Congress, a legislature, is supposed to legislate, to pass laws.  The 112th Congress passed only 90 bills into law, the fewest in more than 60 years.  The so-called "do-nothing" Congress of 1947-48 did better than that.  The current batch of geniuses, the 113th, has so far passed only nine bills into law. Seven of them originated in the Republican-controlled House of Representatives. None of the seven will appreciably improve the lives of  the Common Man.

Of the two laws that originated in the Senate, one, the Violence Against Women Act, is a landmark victory to protect the rights and human dignity of more than half the population.  Even amid the consensus on this legislation, however, Congress was not absent the taint of hypocrisy.  Sen. John Cornyn (R-Tex.), for example, giddily joined the photo op to applaud Preident Obama when he signed the thing into law.  But he voted against it in the Senate. This is the Janus tactic, long popular in Washington, whereby a pol shows the general public one face but votes quite another way to please the special interests that own him.  President Obama is the ranking master of the tactic.

The other new law that originated in the Senate has less redeeming virtue.  It modified the so-called STOCK Act, a work of the 112th Congress, loudly applauded by Congress and the President as an act to "end the deficit of trust" between Washington and the rest of the country.
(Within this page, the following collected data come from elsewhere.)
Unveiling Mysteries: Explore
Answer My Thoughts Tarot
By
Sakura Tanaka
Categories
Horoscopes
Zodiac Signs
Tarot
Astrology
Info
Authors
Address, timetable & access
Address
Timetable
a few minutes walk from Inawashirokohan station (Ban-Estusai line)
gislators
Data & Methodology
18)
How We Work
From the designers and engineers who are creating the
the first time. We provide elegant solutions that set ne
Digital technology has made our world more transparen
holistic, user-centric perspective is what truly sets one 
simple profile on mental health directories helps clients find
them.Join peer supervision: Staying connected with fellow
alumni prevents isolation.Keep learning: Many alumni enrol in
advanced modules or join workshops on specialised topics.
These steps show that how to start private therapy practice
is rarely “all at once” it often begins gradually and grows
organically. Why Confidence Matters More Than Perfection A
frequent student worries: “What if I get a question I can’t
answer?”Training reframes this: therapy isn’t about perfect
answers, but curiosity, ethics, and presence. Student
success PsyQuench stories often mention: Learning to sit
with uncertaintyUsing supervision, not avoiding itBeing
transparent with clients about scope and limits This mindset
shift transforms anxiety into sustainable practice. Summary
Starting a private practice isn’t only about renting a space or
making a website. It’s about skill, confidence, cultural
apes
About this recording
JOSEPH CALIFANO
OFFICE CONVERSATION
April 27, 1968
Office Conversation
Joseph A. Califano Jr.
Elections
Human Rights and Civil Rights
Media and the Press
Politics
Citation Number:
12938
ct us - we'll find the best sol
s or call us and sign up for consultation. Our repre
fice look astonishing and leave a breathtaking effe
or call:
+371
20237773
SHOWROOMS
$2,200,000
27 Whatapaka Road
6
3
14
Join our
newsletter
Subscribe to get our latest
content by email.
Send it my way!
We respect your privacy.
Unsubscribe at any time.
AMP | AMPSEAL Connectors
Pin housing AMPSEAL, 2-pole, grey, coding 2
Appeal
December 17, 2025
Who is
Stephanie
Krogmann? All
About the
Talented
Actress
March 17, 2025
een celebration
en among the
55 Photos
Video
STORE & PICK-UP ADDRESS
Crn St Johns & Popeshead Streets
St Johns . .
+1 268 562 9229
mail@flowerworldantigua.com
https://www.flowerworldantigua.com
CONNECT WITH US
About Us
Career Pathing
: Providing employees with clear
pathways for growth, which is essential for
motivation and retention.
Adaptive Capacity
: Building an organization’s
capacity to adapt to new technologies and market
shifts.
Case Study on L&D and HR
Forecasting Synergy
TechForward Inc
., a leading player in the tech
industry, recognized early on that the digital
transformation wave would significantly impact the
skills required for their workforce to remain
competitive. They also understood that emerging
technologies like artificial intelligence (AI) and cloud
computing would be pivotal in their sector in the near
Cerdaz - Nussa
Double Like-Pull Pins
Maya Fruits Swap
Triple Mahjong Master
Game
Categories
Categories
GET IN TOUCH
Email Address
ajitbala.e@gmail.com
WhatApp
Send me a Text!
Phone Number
It was specifically intended to end insider trading by members of Congress based on information to which they were privy only because they were in Congress.  It also required thousands of high government officials to post their stock holdings online.  The new law, passed not in the glare of mass media approval but in stealth just before adjournment for a holiday back home, nullified the latter provision.  More hypocrisy.

"Deficit of trust" indeed.  It's the only believable "deficit" in all of the District of Columbia, and it's grown too enormous to calculate.

* * *


The latest Janus tactic: House Republicans have passed and sent to the Senate the "Working Families Flexibility Act.” It gives business owners the flexibility of not paying hourly workers a higher wage for overtime work.